Nous rencontrons un habitant du village. Un allemand de la 3e génération, précise-t-il. Il est propriétaire de la station service et d’un petit magasin. Il n’est pas d’humeur à travailler cet après-midi, nous dit-il. « Si ça vous intéresse on peut faire une petite partie de pêche ensemble. Je n’ai qu’à fermer la pompe et le magasin ! »
Nous grimpons dans son pick-up et partons vers un lieu poissonneux du lac. En route, il charge encore quelques enfants qui s’installent aussitôt dans la benne.
Arrivé sur les lieux, l’Allemand dégage une barque et nous invite a y prendre place.
Je prends les rames et les enfants s’occupent des cannes à pêche. Ils parviendront à prendre deux petites truites aux beaux reflets irisés, on appelle d’ailleurs cette variété « truite arc-en-ciel ». Nous ferons encore une halte, au pied d’une petite cascade sur la rive est du lac.
Le temps se couvrira de nouveau en fin de journée.


Dimanche 14 décembre 1997

La journée commence une fois de plus avec un temps détestable. Au programme: de la pluie, du vent et du brouillard. Nous envisageons même de prendre un bus jusqu’à l’étape suivante. Mais le temps de démonter la tente et de tout remettre en place sur les vélos, voilà que le ciel se dégage totalement. Nous enfourchons donc nos bicyclettes pour une courte étape (à peine 30 kilomètres), jusqu’au Ventisquero Colgante. Un imposant glacier coincé au sommet d’une falaise. Installons notre tente sur un emplacement de la CONAF (Corporacion Nacional Forestal, l’organisme d’état chargé d’ administrer les ressources naturelles et les réserves du pays). Le prix de l’emplacement est habituellement de 7000 pesos la nuitée mais le garde-parc n’est pas trop regardant et ne nous fera pas payer. En échange, nous partagerons avec lui notre maigre pitance et le carton de vin acheté la veille à Puyuhuapi.
L’endroit est idéal pour camper, il y a un petit toit pour s’abriter en cas de fortes pluies et une installation pour le feu et les grillades.

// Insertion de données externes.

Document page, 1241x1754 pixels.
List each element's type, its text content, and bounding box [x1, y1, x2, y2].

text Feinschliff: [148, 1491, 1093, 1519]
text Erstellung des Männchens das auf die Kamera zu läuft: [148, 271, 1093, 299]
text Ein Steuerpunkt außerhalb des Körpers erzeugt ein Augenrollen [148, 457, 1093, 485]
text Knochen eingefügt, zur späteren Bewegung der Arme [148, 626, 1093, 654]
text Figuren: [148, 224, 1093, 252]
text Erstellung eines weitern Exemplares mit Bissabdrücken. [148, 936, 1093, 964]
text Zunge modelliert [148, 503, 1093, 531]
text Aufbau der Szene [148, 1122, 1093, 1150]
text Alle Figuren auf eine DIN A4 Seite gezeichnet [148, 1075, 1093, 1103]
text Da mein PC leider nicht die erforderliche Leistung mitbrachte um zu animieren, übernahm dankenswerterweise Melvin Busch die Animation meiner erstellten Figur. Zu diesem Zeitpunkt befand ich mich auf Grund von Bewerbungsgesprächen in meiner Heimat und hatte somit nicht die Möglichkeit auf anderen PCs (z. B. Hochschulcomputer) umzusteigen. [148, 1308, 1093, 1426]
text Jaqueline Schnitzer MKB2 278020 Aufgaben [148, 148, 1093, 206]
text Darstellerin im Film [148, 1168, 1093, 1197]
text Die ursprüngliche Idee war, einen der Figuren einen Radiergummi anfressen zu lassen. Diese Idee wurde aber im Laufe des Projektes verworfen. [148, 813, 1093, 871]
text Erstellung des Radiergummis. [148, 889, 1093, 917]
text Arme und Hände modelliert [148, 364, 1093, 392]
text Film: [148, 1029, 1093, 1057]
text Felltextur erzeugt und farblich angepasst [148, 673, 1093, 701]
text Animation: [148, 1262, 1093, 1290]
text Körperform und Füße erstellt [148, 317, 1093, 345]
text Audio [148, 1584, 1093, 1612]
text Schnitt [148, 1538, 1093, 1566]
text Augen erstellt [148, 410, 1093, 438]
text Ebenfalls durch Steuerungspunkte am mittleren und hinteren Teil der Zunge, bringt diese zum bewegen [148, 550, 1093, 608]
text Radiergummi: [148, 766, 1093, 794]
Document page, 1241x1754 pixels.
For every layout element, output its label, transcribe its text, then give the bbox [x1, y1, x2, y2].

Autour de nous des petits Tapaculos (un genre de rouge-gorge) viendront tout au long de la soirée grappiller les miettes de notre repas.
Durant la nuit, le silence sera ponctué, à intervalles réguliers, par le bruit sourd et inquiétant des pans de glace se détachant du sérac.


(El ventisquero colgante/Le glacier suspendu)
(Lac Puyuhuapi)

3 commentaires:

Anonyme a dit…

Je vais me répéter : c'est toujours aussi bien !
On sent vraiment une progression au bout du monde, dans une nature impétueuse, où les villages viennent de naître, et où la route vient d'être tracée.

Anonyme a dit…

Je reviens pour te conseiller des lectures :
"Le monde du bout du monde", de Luis Sepulveda, qui se passe dans ces terres australes chiliennes.
Et les livres de Jean Raspail, notamment "Tierra del Fuego" et "Qui se souvient des hommes ?" (ce dernier porte sur les Indiens disparus de la Terre de Feu).
Meilleures amitiés et à bientôt

Anonyme a dit…

"Le monde du bout du monde" est effectivement une excellente lecture! (Je l'ai lu il y a quelques années). Je ne connais pas les deux ouvrages de Jean Raspail auxquels tu fais allusion. Je vais me les procurer de ce pas. Merci pour l'info!